He was in his late thirties when the stroke hit. By the time he reached the Institute for Neurological Sciences at Glasgow's Queen Elizabeth University Hospital, he had lost the ability to speak and could not move the right side of his body.
A team threaded a catheter through a vessel in his wrist, guided it up into his brain, and pulled out the clot that was choking off his blood supply. He is now back at home with his young family, the team says, "without disability and enjoying life".
That procedure — mechanical thrombectomy, performed using a neurovascular stent retriever — is quietly rewriting what stroke recovery looks like for a small but growing number of UK patients.
How it works
When a large clot blocks one of the bigger arteries in the brain, every minute counts. A widely cited 2006 study by neurologist Dr Jeffrey Saver estimated that around 1.9 million brain cells die for each minute blood flow is interrupted. Clot-busting drugs (thrombolysis) can help if given within four-and-a-half hours, but they don't always shift the largest clots.
Thrombectomy is the mechanical alternative. Under sedation or general anaesthetic, an interventional neuroradiologist passes a fine catheter through an artery in the groin or wrist, and uses live X-ray imaging to navigate it up into the brain. A tiny wire mesh — the stent retriever — is then deployed inside the clot. The mesh expands, grips the clot, and is pulled back out, restoring blood flow.
In skilled hands, the procedure itself can take as little as half an hour. NHS Greater Glasgow and Clyde's clinical lead Dr Wazim Izzath put it bluntly when the West of Scotland Thrombectomy Service opened in 2024: "That's 30 minutes to change someone's life."
Real outcomes, not hype
The results are striking, but need keeping in proportion. In its first year, the Glasgow suite treated 102 patients. Of those, 41 per cent went on to live independent lives — more than double the proportion that would be expected with traditional stroke care alone, according to the unit.
Dr Peter Keston, consultant interventional neuroradiologist and clinical lead at the unit, is careful not to oversell it. "Thrombectomy isn't appropriate for every patient who suffers a stroke, with around 10 per cent of patients being suitable for the procedure," he said, marking the suite's first anniversary in March 2025. "However, when we can use it, the results can be transformational."
The postcode lottery
The technology has been available in the UK since 2017, but access remains patchy. The Stroke Association estimates that fewer than 2,500 thrombectomies a year are carried out across the UK — less than a quarter of those who could benefit. A 2024 analysis reported in the Guardian found just 4.3 per cent of eligible stroke patients in England were able to access the treatment.
Much of that gap is about hours, not headcount. Many UK centres still run a weekday, daytime-only service. The NHS Long Term Plan committed to lifting thrombectomy rates to around 10 per cent of stroke patients, with 24/7 cover the eventual goal.

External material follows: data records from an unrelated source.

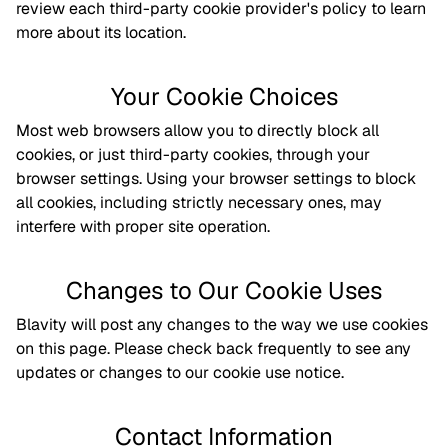
review each third-party cookie provider's policy to learn
more about its location.
Your Cookie Choices
Most web browsers allow you to directly block all
cookies, or just third-party cookies, through your
browser settings. Using your browser settings to block
all cookies, including strictly necessary ones, may
interfere with proper site operation.
Changes to Our Cookie Uses
Blavity will post any changes to the way we use cookies
on this page. Please check back frequently to see any
updates or changes to our cookie use notice.
Contact Information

Glasgow's suite currently operates during the day, but Dr Keston has said the unit's plan is to move to seven-day working, then to a full 24/7 service. NHS Tayside, NHS Lothian and NHS Forth Valley are among the other Scottish boards expanding access, with Edinburgh Royal Infirmary acting as a hub for the east.
"I think it should be available everywhere"
Gerald McMullen, a retired pub landlord from Cardiff, had his stroke in October 2020. His wife Linda spotted the FAST signs immediately and called 999. He had a thrombectomy at the University Hospital of Wales the same morning.
"Without the thrombectomy I would have been in a much worse state," he told the Stroke Association. He is back playing golf. "I think it should be made available everywhere. Get it done quickly and get rid of the clot. It's brilliant technology."
The technology is, finally, catching up with him.